[Given records — start]
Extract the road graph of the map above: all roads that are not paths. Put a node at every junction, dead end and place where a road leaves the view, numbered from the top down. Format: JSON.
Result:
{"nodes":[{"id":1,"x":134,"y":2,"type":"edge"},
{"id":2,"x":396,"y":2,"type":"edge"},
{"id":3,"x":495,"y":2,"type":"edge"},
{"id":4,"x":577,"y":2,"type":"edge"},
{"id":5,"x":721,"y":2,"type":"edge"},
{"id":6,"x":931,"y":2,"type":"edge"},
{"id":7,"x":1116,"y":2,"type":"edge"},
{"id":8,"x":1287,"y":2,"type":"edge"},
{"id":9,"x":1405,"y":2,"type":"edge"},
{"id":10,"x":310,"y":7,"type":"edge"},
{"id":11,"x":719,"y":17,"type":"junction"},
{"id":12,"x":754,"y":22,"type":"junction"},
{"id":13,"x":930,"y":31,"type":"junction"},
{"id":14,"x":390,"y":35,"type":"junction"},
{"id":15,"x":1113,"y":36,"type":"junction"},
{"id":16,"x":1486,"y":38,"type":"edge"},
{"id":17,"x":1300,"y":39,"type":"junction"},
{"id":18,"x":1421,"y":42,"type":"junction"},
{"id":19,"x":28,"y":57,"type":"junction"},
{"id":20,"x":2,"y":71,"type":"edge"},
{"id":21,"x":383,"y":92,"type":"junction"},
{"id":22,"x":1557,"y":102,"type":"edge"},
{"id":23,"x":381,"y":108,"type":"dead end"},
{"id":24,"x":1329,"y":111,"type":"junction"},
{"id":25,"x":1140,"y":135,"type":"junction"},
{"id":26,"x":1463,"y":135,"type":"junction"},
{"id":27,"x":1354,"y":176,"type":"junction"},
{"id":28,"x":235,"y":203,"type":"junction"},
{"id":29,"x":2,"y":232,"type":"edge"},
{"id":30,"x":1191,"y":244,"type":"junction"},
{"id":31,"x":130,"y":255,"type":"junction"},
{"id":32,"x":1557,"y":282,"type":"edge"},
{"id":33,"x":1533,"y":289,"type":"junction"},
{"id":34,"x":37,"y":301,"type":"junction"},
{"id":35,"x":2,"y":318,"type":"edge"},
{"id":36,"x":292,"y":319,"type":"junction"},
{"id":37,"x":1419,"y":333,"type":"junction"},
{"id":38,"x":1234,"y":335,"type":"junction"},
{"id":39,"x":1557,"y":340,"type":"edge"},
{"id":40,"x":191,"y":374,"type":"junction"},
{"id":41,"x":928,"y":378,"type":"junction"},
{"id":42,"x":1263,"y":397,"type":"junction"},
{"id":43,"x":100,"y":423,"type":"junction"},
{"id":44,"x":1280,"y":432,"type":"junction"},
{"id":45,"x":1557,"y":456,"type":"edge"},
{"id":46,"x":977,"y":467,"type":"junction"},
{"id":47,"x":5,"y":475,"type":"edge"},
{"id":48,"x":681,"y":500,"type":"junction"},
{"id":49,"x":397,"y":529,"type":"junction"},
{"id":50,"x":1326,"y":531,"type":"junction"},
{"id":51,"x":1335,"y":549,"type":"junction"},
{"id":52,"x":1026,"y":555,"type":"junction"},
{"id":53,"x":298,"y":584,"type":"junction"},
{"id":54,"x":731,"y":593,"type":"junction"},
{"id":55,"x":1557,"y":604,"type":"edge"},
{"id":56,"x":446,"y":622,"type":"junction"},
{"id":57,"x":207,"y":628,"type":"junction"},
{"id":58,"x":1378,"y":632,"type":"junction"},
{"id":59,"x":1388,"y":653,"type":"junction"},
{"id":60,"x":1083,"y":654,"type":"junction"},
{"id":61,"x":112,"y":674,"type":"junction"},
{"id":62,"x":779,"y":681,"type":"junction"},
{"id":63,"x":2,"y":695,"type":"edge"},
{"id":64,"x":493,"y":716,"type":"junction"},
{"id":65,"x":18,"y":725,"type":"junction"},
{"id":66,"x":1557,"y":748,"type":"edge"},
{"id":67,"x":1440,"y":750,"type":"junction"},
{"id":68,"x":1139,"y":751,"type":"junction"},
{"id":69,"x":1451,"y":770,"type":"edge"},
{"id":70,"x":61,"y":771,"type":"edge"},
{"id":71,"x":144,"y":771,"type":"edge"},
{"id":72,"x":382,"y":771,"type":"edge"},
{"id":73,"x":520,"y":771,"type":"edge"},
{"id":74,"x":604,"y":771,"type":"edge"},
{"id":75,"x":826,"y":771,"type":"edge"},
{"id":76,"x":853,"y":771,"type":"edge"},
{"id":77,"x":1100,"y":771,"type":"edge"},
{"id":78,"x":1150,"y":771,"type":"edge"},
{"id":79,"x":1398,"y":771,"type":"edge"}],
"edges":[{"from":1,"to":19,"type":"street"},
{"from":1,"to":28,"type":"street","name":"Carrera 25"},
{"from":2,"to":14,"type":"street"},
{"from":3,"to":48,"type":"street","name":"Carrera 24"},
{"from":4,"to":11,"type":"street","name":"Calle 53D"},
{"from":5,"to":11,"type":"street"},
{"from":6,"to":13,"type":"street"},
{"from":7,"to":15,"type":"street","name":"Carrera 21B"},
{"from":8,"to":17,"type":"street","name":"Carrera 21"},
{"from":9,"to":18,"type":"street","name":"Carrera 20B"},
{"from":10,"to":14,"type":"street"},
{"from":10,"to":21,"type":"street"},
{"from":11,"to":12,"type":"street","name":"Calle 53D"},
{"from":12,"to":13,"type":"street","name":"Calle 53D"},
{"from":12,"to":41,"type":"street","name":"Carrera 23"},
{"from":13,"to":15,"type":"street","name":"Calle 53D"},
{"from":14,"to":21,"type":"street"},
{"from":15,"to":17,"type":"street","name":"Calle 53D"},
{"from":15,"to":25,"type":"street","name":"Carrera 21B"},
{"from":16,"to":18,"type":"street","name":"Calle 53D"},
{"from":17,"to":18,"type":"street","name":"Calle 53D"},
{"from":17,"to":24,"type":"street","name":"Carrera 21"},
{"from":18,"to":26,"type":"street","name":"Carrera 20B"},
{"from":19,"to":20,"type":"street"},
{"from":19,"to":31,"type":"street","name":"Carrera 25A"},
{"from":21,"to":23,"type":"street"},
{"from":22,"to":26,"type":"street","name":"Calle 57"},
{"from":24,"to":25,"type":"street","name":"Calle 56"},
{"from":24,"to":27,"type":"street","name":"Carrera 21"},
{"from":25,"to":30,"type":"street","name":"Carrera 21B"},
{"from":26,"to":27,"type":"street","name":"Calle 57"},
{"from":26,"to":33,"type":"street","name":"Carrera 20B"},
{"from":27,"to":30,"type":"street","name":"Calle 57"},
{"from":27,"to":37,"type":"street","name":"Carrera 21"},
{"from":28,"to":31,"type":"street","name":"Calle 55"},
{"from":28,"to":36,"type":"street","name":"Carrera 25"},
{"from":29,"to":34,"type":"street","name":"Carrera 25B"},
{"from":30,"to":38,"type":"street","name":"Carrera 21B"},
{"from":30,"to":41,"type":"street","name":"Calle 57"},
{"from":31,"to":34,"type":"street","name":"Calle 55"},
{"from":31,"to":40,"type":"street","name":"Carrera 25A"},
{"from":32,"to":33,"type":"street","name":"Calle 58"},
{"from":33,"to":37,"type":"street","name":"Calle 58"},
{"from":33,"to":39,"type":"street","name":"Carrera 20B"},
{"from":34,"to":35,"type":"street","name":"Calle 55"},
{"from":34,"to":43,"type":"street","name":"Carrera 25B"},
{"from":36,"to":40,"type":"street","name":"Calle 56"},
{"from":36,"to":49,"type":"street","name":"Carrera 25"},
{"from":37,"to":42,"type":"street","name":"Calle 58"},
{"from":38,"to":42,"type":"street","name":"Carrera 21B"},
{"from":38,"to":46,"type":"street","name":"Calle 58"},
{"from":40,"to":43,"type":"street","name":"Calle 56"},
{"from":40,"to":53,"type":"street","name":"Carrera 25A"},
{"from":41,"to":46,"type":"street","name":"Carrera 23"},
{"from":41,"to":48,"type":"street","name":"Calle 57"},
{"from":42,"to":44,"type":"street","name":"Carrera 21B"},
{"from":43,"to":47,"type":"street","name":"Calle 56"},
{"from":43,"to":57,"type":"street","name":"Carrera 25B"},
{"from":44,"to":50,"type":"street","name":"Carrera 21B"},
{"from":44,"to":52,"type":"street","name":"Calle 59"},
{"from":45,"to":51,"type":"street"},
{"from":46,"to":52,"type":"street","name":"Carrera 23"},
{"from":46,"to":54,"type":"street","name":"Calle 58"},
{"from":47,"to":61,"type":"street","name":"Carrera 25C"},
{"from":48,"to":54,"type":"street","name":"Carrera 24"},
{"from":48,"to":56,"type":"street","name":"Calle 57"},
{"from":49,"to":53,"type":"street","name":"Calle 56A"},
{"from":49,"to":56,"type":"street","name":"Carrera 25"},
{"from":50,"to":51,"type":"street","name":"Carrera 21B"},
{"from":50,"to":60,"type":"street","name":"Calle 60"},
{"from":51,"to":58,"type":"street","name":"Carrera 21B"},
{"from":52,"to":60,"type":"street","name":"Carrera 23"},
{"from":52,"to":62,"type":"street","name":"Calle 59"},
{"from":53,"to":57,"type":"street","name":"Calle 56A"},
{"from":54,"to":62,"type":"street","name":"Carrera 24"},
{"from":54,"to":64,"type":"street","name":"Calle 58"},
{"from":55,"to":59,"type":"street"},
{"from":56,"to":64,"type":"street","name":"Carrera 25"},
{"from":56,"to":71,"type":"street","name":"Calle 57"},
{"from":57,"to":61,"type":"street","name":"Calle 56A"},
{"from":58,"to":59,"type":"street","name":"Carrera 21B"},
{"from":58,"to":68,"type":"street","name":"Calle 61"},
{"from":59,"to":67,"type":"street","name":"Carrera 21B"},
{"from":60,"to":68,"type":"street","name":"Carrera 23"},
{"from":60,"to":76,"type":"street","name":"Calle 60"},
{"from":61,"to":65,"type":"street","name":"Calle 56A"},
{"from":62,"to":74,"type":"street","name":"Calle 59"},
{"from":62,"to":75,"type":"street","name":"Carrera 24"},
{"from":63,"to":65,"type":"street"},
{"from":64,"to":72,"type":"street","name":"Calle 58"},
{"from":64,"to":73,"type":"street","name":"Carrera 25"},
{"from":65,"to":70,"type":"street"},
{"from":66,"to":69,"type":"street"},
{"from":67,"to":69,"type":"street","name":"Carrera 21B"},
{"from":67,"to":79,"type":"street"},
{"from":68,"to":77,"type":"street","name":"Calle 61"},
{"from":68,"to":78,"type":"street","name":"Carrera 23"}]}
[Given records — finish]
→ **What you need to do**
Answer with one number, namely how many lines of the material hold the string "dead".

→ **Output for this exercise**
2